Optimistic economic growth forecasts may not restore Dutch confidence in the two ruling parties.

Dutch government buildings in The Hague
Dutch government buildings in The Hague (Shutterstock/Michael Regeer)

The Netherlands’ ruling parties promised voters relief from austerity on Tuesday. But the return of economic growth after years of belt tightening may be coming too late to restore confidence in Mark Rutte’s coalition government.

According to the spending plans read out by King Willem-Alexander during the yearly state opening of parliament, the Dutch economy will expand 2.4 percent next year. It would be the first time in more than a decade that the economy grows faster than 2 percent. The windfall would allow €5 billion in tax relief, the king said, as well as higher spending on defense and health care on a total budget of €260 billion.

The government’s deficit would fall from 2.2 percent of economic output this year to 1.5 percent in 2016.

With the exception of pensioners and the unemployed, nearly all of the Dutch would see their purchasing power increase in the upcoming fiscal year. For the lowest paid, the measures would amount to 5.3 percent more spending power.

Unemployment, at 6.7 percent, remains relatively high by Dutch standards but is far below the European average of 9.5 percent.

Absent from the king’s speech was an announcement of tax reform. Although he said taxes on savings up to €125,000 would be lowered while those on higher savings will be raised, there was no promise of a more comprehensive overhaul, despite the ruling parties’ efforts to find parliamentary support for it.

Without a majority in the upper chamber of parliament, Labor and Rutte’s liberals would have needed the support of centrist opposition parties to enact tax reforms.

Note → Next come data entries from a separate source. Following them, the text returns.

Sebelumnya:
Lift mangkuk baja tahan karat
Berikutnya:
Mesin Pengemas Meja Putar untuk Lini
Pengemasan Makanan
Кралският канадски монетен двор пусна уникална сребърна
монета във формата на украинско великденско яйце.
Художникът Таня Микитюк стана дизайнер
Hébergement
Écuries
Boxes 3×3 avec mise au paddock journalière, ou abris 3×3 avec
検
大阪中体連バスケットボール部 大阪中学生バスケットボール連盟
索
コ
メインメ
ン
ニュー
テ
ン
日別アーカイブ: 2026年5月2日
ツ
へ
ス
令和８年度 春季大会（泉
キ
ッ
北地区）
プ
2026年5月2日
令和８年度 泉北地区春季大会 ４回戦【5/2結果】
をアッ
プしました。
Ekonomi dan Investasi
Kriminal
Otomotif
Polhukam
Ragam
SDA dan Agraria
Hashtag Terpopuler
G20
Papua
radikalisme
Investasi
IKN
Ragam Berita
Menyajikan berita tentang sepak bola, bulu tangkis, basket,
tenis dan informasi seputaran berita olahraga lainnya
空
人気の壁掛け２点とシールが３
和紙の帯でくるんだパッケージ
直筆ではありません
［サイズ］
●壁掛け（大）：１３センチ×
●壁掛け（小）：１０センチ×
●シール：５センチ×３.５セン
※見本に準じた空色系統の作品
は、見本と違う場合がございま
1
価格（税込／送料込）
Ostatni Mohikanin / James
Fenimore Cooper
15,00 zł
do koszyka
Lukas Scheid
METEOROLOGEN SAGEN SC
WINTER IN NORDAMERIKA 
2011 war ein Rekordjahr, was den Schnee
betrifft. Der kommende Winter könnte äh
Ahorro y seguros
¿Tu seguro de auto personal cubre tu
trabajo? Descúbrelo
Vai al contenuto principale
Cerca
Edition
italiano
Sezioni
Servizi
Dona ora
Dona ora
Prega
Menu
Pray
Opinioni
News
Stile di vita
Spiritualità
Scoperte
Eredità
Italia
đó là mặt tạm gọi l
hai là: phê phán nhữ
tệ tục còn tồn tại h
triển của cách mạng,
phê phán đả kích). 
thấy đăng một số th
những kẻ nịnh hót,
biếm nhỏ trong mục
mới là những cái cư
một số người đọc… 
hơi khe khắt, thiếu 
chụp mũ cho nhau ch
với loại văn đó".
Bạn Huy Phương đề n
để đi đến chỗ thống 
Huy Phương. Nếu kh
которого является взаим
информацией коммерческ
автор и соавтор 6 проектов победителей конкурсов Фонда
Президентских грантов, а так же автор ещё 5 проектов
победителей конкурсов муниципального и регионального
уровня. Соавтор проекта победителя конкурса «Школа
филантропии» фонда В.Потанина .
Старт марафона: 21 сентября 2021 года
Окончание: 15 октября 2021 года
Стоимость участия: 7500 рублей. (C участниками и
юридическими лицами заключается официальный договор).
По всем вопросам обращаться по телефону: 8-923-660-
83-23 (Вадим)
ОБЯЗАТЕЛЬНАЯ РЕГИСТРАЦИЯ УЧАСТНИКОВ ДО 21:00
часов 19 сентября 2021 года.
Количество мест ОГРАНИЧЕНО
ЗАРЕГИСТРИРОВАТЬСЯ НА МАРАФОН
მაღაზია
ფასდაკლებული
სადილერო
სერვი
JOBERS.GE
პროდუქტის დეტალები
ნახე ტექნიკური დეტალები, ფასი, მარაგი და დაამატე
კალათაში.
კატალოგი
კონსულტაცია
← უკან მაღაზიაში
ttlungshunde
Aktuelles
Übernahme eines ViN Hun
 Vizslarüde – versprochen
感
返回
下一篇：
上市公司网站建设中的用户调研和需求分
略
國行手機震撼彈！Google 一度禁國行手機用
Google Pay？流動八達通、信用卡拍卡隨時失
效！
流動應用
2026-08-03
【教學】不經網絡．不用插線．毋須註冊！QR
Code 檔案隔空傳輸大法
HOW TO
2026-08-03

The two had proposed reducing labor costs to encourage hiring and raise capital and sales taxes to make up the difference but couldn’t convince the others.

In the lower house, the government’s majority of 76 would be reduced to 43, according to the latest Ipsos poll. The centrist Democrats and the nationalist Freedom Party would both see their numbers go up in the 150-seat legislature.

The next election can be called no later than March 2017. Given the Labor Party’s collapse in the polls and the absence of a left-wing majority, analysts expects the liberals will next go into coalition with the Democrats and the Christian Democrats. The three most recently governed together from 2003 to 2006 and would be able to reform the tax code without taking into account Labor’s hesitations about lowering costs for employers and its insistence on raising the tax on capital.